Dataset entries
______

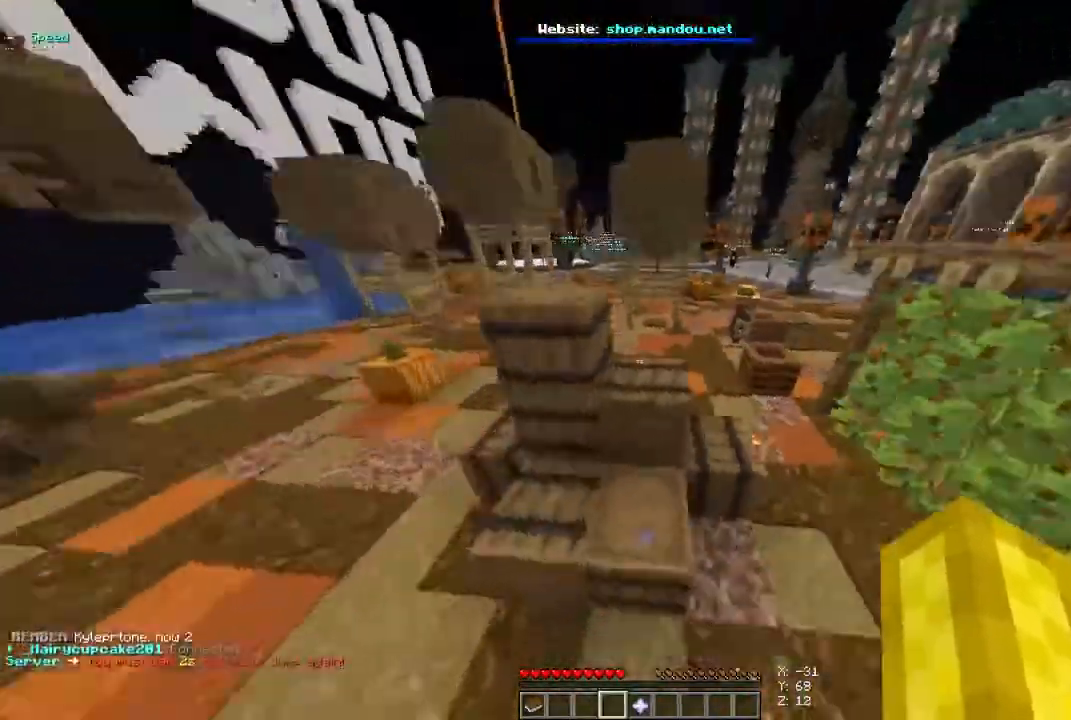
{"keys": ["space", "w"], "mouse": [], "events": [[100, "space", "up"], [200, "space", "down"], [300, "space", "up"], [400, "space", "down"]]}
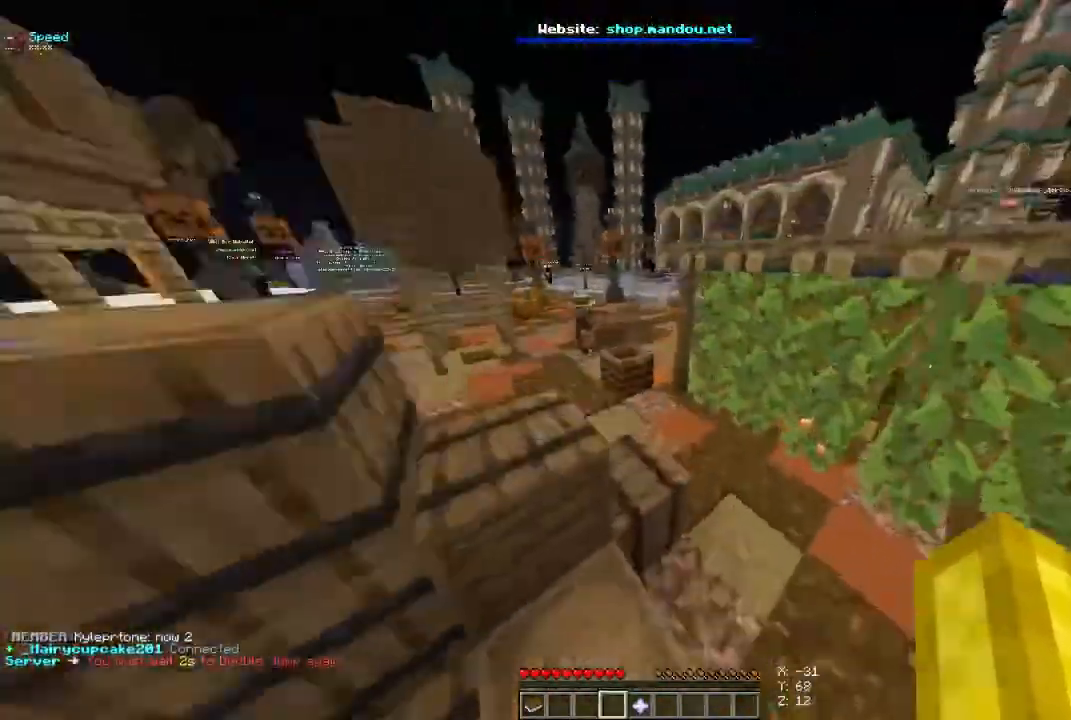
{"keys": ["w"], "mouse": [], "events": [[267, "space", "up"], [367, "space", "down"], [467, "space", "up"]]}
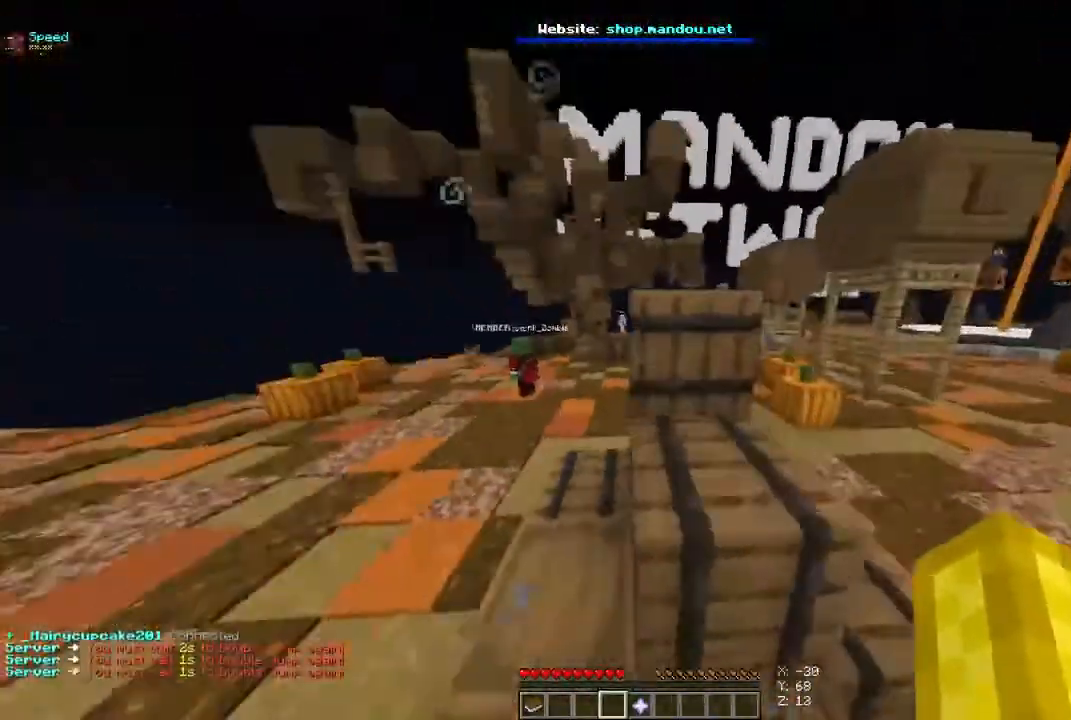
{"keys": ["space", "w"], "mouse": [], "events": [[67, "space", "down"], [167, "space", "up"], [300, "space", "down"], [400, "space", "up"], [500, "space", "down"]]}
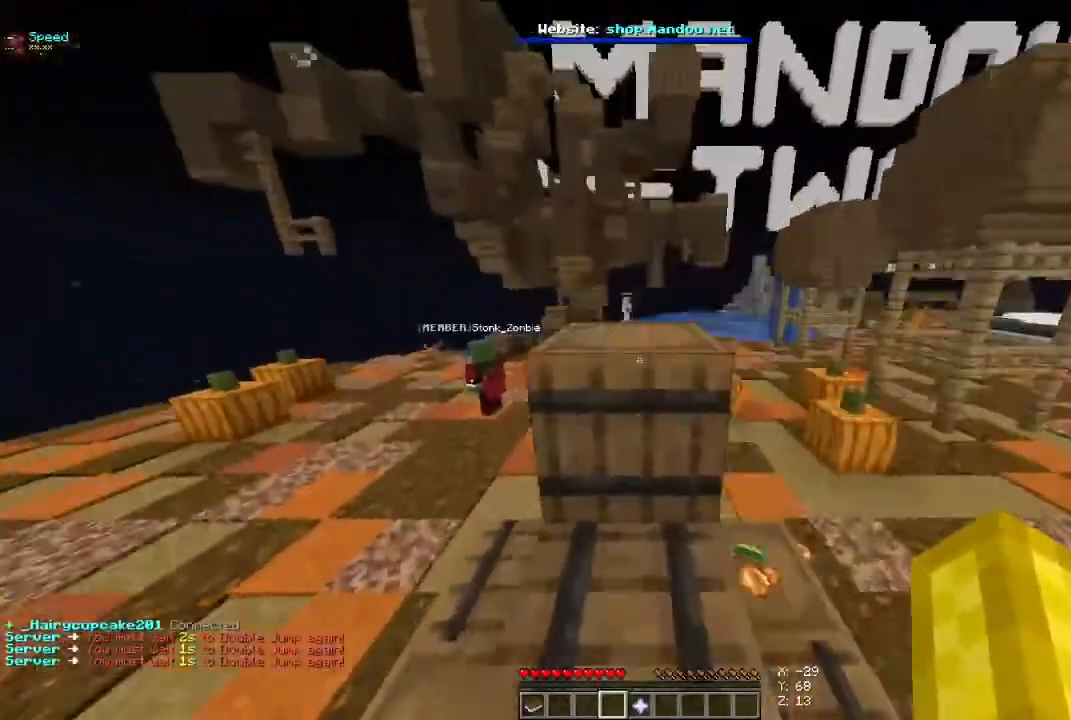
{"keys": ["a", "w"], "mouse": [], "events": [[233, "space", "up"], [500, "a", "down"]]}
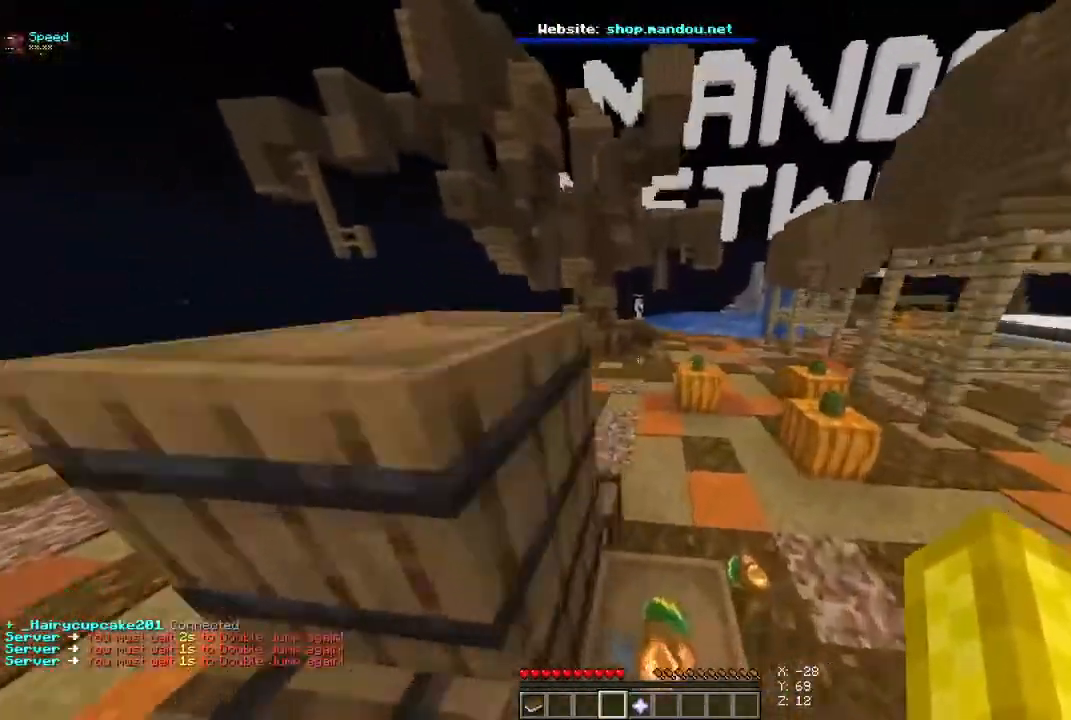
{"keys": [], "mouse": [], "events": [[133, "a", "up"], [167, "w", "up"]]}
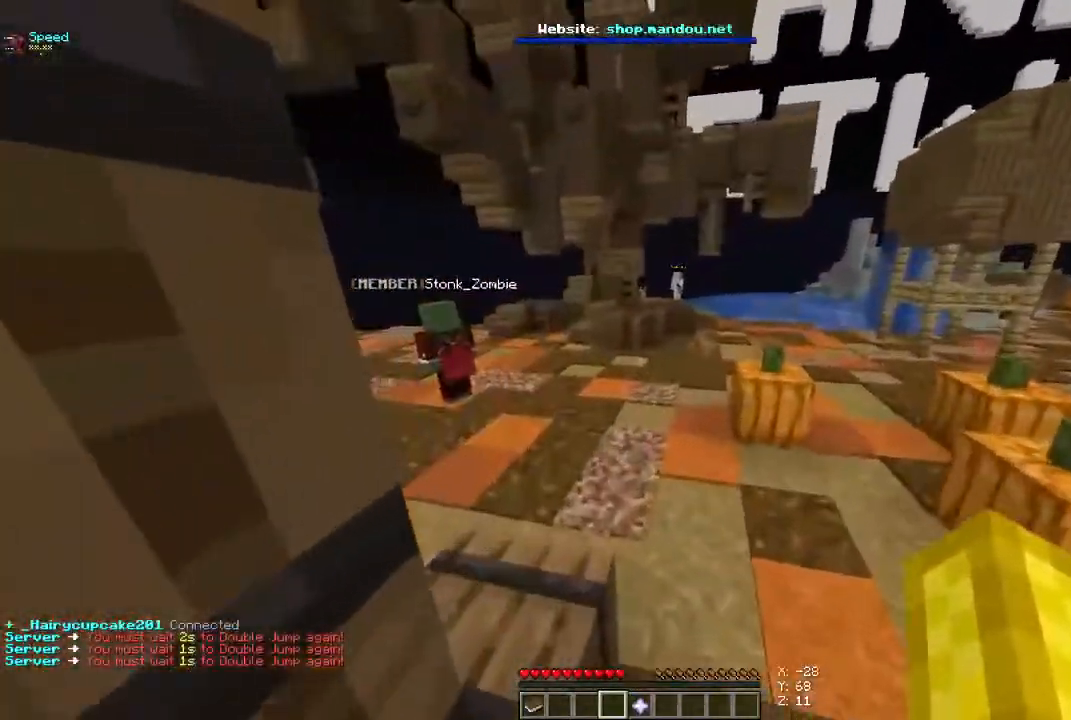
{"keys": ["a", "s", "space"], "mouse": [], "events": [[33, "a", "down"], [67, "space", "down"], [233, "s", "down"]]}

______

### Directions
Copy the data word for word and omit every picture.

### Finished task
{"keys": ["space", "w"], "mouse": [], "events": [[100, "space", "up"], [200, "space", "down"], [300, "space", "up"], [400, "space", "down"]]}
{"keys": ["w"], "mouse": [], "events": [[267, "space", "up"], [367, "space", "down"], [467, "space", "up"]]}
{"keys": ["space", "w"], "mouse": [], "events": [[67, "space", "down"], [167, "space", "up"], [300, "space", "down"], [400, "space", "up"], [500, "space", "down"]]}
{"keys": ["a", "w"], "mouse": [], "events": [[233, "space", "up"], [500, "a", "down"]]}
{"keys": [], "mouse": [], "events": [[133, "a", "up"], [167, "w", "up"]]}
{"keys": ["a", "s", "space"], "mouse": [], "events": [[33, "a", "down"], [67, "space", "down"], [233, "s", "down"]]}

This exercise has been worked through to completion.